Some of Mr. Parker’s films generated controversy. “Midnight Express” was accused of demonizing Turkey and its people. “Angel Heart” featured a steamy sex scene between Mickey Rourke and Lisa Bonet, who was then best known for her role as Denise Huxtable on the family-friendly sitcom “The Cosby Show.” “Mississippi Burning,” starring Gene Hackman and Willem Dafoe, was faulted for, among other things, not having strong Black characters even though it was a civil-rights-era story. “Angela’s Ashes” was criticized as misrepresenting Irish life.
“It would be nice to do a film that isn’t controversial,” Mr. Parker told The Chicago Tribune just before the relatively benign “The Commitments” was released, “although I’m sure someone is bound to find controversy in ‘The Commitments.’”
Mr. Parker received a lifetime achievement award from the Directors Guild of Great Britain in 1998 and was knighted in 2002.
He is survived by his second wife, Lisa Moran-Parker; a son from their marriage, Henry; four children from his marriage to Annie Inglis, Lucy, Alexander, Jake and Nathan Parker; and seven grandchildren.

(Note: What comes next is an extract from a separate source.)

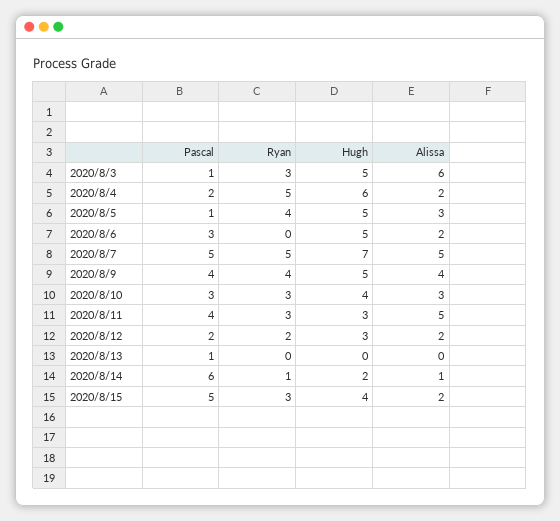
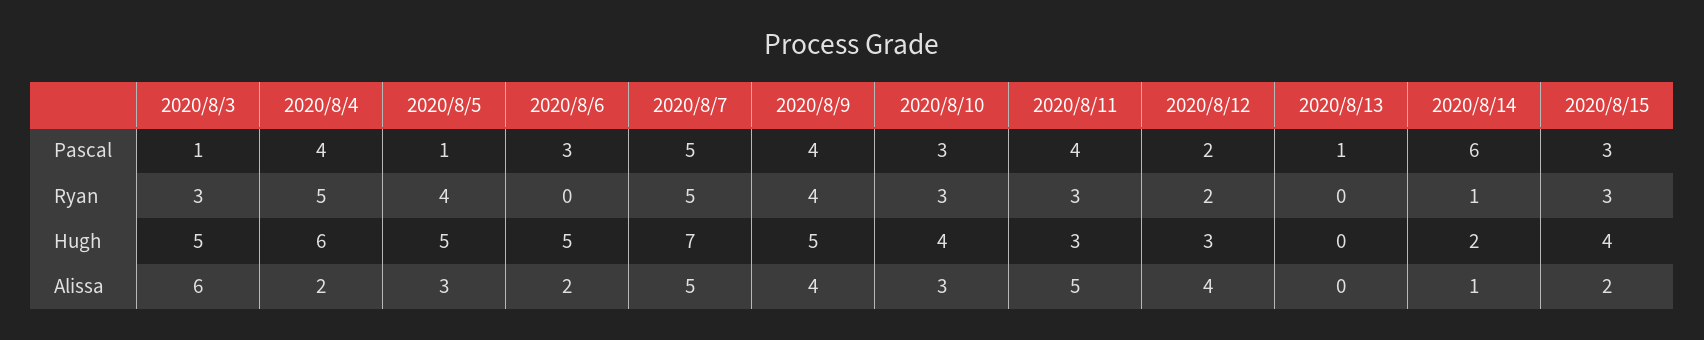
Pascal, 2020/8/4: 2 -> 4
Alissa, 2020/8/12: 2 -> 4
Pascal, 2020/8/15: 5 -> 3

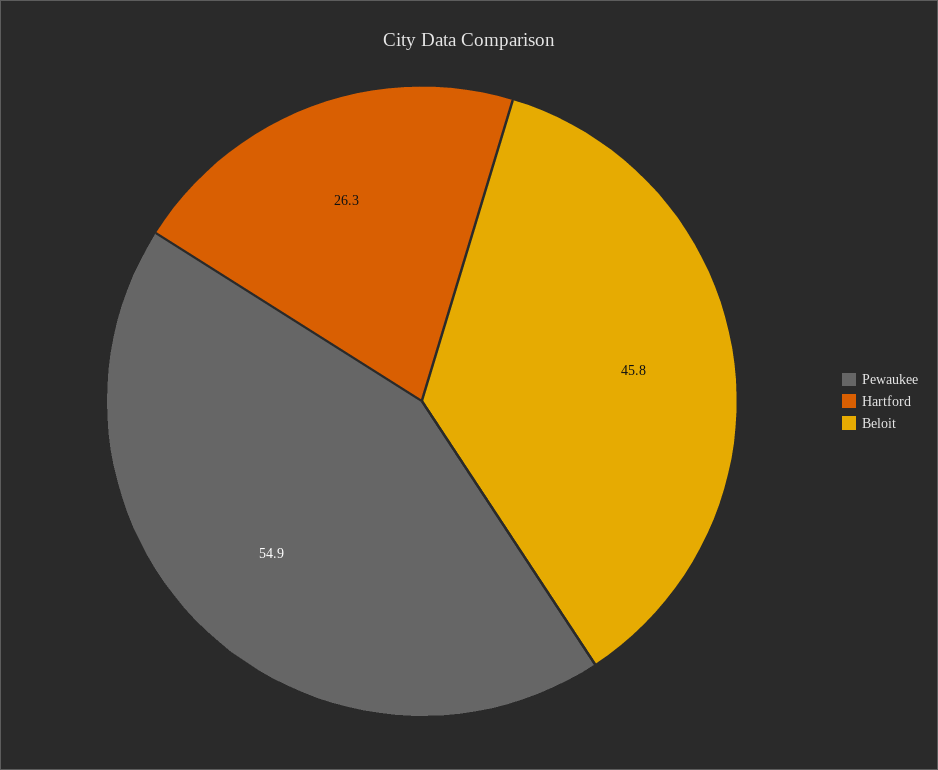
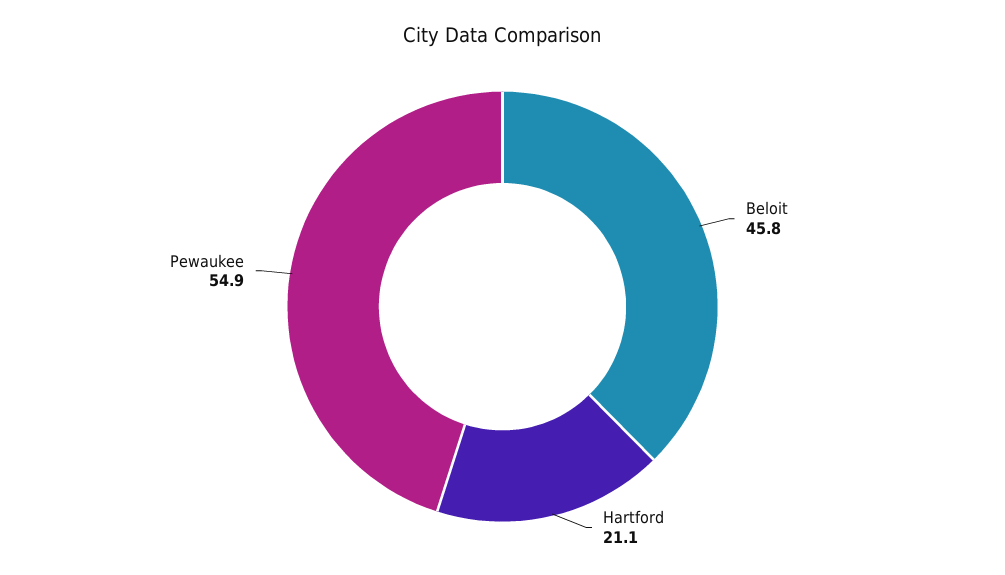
Hartford: 26.3 -> 21.1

In a 2003 discussion organized by the British Film Institute in conjunction with the release of his final film, “The Life of David Gale,” about a death-penalty opponent (Kevin Spacey) facing execution for murder, Mr. Parker talked about the intuition and serendipity that play a part in the director’s art.
“It seems to me that a director’s job is to look for wherever the magic may be in any scene,” he said, “and sometimes it’s not where you think.”
“Sometimes the images in your head are better than what you end up with,” he added. “Sometimes they’re nowhere near as good as what happens in front of you.”
Alex Marshall contributed reporting from London.